Note sull'esercizio: Nelle voci qui sotto, rinomina "Skigebieten" in "Skiregionen" e riporta le righe a partire da quella con "t und Laune" fino a quella con "läufigen Skigebieten: Das" comprese, senza altre modifiche.

== Voci fornite ==

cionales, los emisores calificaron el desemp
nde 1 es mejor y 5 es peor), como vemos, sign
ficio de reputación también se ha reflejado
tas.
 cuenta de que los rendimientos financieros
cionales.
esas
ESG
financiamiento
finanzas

===
== Voci fornite ==

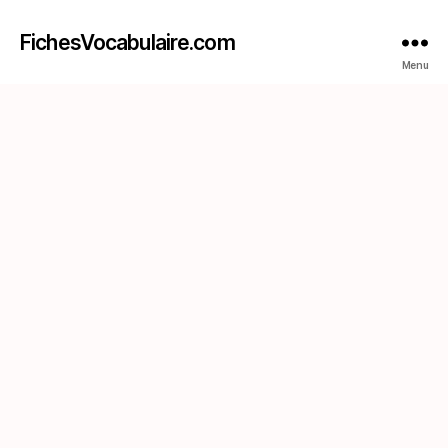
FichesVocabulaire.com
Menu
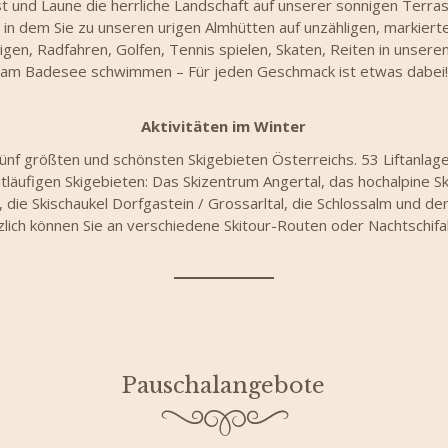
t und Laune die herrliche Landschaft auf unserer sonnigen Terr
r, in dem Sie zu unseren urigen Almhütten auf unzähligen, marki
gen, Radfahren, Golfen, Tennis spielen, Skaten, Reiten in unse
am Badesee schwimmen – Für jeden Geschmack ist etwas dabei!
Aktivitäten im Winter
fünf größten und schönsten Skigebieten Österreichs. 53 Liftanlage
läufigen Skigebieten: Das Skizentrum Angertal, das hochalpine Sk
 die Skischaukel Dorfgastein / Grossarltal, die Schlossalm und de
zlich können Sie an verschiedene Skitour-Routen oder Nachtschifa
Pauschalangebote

===

Risposta scritta:
t und Laune die herrliche Landschaft auf unserer sonnigen Terr
r, in dem Sie zu unseren urigen Almhütten auf unzähligen, marki
gen, Radfahren, Golfen, Tennis spielen, Skaten, Reiten in unse
am Badesee schwimmen – Für jeden Geschmack ist etwas dabei!
Aktivitäten im Winter
fünf größten und schönsten Skiregionen Österreichs. 53 Liftanlage
läufigen Skiregionen: Das Skizentrum Angertal, das hochalpine Sk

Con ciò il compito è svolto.